In 1953, Temerlin moved his family to Dallas so he could take a job as a copywriter with Glenn Advertising. He would spend the next 48 years with the agency, even as it changed names and ownership and eventually became the entity that bore his own name.
After Glenn Advertising merged with Bozell & Jacobs in 1974, Temerlin became president and business director of Glenn, Bozell & Jacobs. He continued with the agency through its many incarnations – as chairman of Bozell & Jacobs from 1979 to 1986; chairman of Bozell, Jacobs, Kenyon & Eckhardt from 1986 to 1989; and chairman of Bozell from 1989 to 1992. In 1992, the Bozell/Southwest office became Temerlin McClain, where he served as chairman from 1992 to 2001. Upon his retirement, he was named chairman emeritus of Temerlin McClain and served in that capacity until his passing.
His civic and industry awards and honors included the Institute of Human Relations Award from the American Jewish Committee’s Dallas Chapter, the 2001 Servant Leader Award from the Volunteer Center of Dallas, the “Best Man in Advertising” Awards from ADWEEK and McCall's magazine, the Neiman Marcus Silver Cup for contributions to the arts, and the Linz Award, the Southwest region’s oldest recognition for the highest level of civic service and accomplishment.
As SMU’s Algur H. Meadows Distinguished Professor of Advertising, Temerlin taught in the advertising division that would later be named for him. In the community, he actively supported causes with the goal of improving life, arts and education in Dallas and North Texas – including his service on the executive board of SMU’s Meadows School of the Arts. His civic involvement included service with the UT-Southwestern Medical School and Foundation, Vogel Alcove Child Care Center for the Homeless, the Dallas Symphony Association and the Dallas Museum of Art. His service as an honorary trustee of the American Film Institute (AFI) in Los Angeles led to his involvement as founder, chairman and festival director of the AFI’s Dallas International Film Festival from 2006 to 2008.

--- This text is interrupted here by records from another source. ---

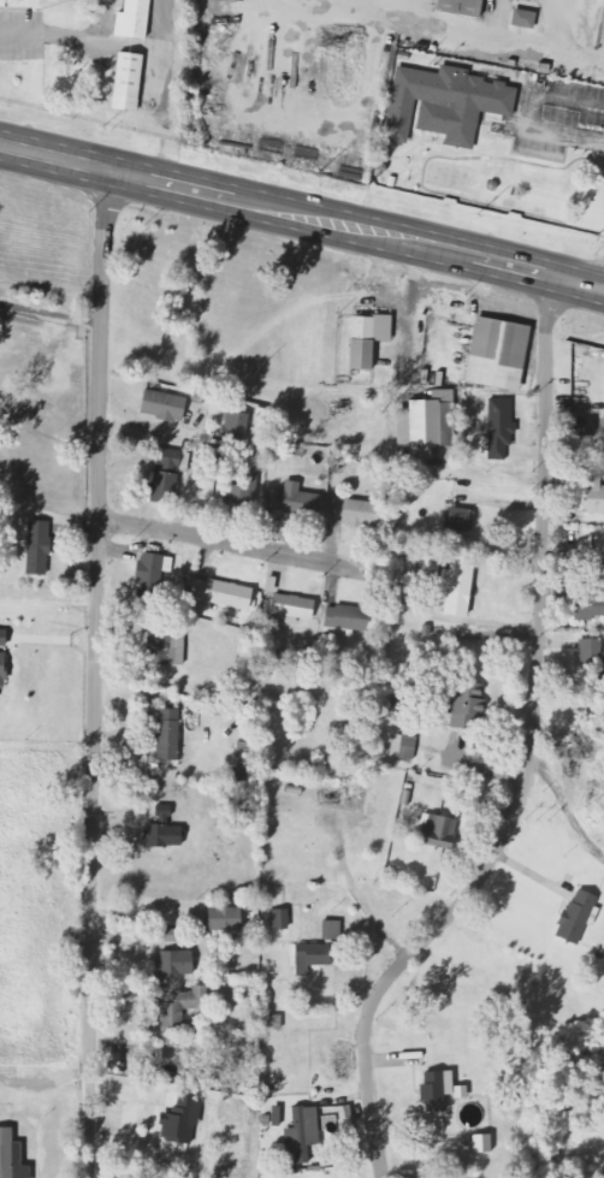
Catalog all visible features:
building: (457, 7)
building: (520, 18)
building: (131, 19)
road: (82, 38)
road: (164, 57)
building: (125, 79)
building: (442, 104)
road: (535, 112)
power tower: (110, 129)
road: (57, 157)
power tower: (360, 186)
road: (359, 229)
power tower: (593, 237)
building: (365, 339)
building: (494, 353)
building: (161, 405)
building: (426, 420)
building: (499, 429)
building: (233, 431)
building: (163, 476)
building: (243, 484)
building: (590, 489)
building: (293, 499)
building: (352, 512)
building: (458, 518)
road: (227, 542)
building: (35, 548)
building: (153, 566)
building: (457, 587)
building: (218, 593)
building: (590, 599)
building: (291, 606)
building: (344, 620)
building: (1, 638)
building: (165, 650)
building: (1, 671)
road: (95, 673)
building: (463, 705)
building: (166, 735)
building: (404, 746)
road: (530, 753)
building: (161, 830)
building: (432, 832)
building: (574, 917)
building: (222, 919)
building: (279, 919)
building: (330, 931)
building: (308, 958)
building: (174, 963)
building: (176, 1009)
building: (431, 1091)
building: (274, 1116)
building: (179, 1120)
building: (479, 1143)

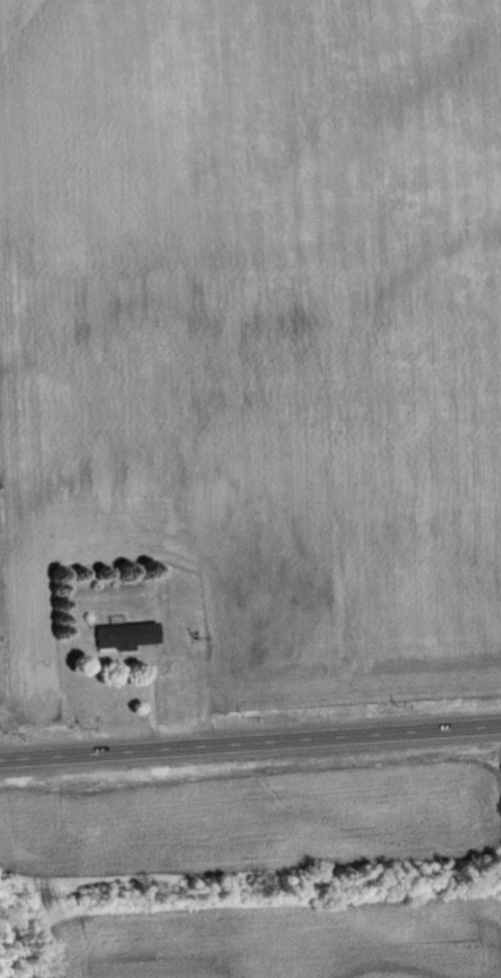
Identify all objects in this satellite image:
building: (127, 638)
road: (250, 740)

He also served as advisory consultant to the Dallas Center for the Performing Arts and board director for the Dallas County Community College District, as well as the Dallas chapter of the American Heart Fund. In addition, he served with the Dallas Citizens Council, Dallas Chamber of Commerce, Dallas Ambassadors Forum, Temple Emanu-El, the East/West Institute, the Library of Congress and the Madison Council.
Mr. Temerlin is survived by his wife of 66 years, Karla Sue Temerlin; daughters Dana Temerlin Krebs and Lisa Temerlin Gottesman, six grandchildren, and four great-grandchildren.
The family asks that memorial gifts be directed to the Temerlin Advertising Institute at SMU, PO Box 750402, Dallas TX 75275-0402, to the Parkinson Voice Project, or to the charity of one’s choice.